From the kitchen we soon heard raised voices. Then RAISED voices. With our limited French and Spanish and German knowledge, we gathered that someone was very upset that we had been allowed into the restaurant. “WE CLOSE AT 8!” shouted a voice (I’m sparing you the accents now). “THEY ARE FRIENDS OF ARMIN!” “I’VE ALWAYS HATED YOU!!” (I may be making that last one up.)
And then the sound of crashing dishes being flung at the wall. More shouting. Some scuffling. We all prepared to get up and leave as quick as we could. Suddenly our waiter appeared with a food cart and a HUGE bowl of spaghetti, which he started scooping into our individual bowls. When he got to Rick S., who was last in line, he had about 5 portions left in the big bowl. Which he simply dumped into Rick’s bowl, spaghetti spilling over the sides onto the table. And then he left.

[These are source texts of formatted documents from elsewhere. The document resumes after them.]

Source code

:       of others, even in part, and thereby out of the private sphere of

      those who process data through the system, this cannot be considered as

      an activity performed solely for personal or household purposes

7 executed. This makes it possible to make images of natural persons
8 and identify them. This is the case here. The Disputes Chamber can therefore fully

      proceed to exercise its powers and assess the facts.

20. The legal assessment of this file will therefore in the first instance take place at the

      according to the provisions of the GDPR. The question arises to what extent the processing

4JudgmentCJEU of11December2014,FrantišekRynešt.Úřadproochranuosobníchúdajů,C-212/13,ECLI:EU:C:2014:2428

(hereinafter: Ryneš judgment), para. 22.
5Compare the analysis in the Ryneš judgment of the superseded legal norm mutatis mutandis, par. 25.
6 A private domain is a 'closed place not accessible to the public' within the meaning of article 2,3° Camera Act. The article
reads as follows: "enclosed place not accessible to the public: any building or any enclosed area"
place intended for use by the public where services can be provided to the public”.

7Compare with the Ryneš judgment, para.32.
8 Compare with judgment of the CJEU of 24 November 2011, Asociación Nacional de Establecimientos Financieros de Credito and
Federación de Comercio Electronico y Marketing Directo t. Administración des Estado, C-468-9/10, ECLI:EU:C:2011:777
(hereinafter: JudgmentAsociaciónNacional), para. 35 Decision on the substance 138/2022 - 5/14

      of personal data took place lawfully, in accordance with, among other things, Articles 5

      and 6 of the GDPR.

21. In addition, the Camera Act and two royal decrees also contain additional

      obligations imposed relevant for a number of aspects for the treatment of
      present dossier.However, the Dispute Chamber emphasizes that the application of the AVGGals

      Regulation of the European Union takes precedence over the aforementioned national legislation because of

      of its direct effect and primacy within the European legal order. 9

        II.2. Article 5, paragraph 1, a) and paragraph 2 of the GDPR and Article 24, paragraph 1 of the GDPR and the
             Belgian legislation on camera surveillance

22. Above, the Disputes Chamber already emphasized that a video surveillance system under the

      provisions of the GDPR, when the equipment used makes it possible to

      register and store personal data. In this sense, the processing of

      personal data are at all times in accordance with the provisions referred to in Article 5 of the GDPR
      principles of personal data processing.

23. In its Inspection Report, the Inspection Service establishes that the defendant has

We were too freaked out to do or say anything, so we just started eating. Rick looked resignedly at his bowl and said “I am going to die.” Not from eating all the spaghetti, which was clearly impossible, but because he couldn’t eat it all, and leaving some of the food uneaten would obviously result in all of our deaths.
When we were just about done with the spaghetti, and plenty full, our waiter appeared with another food cart. Full of T-Bone steaks. He went around the table passing out the steaks. There was one extra. We stared at each other, wanting to be supportive, but totally prepared to throw any and each of us under the bus if need be.
“Keine?” the waiter inquired? None of really knew what that meant, but to ME it seemed to mean “Finished?” So I said “Yes, Keine!” with a big smile, trying to look very grateful. Apparently though, “Keine” actually means “Do you want some more?” And I had just said “Why YES, I’m famished!” Guess who got the last T-Bone? (Never be the first to talk. Never!)
We left a rather substantial tip. I like to think of it as protection money.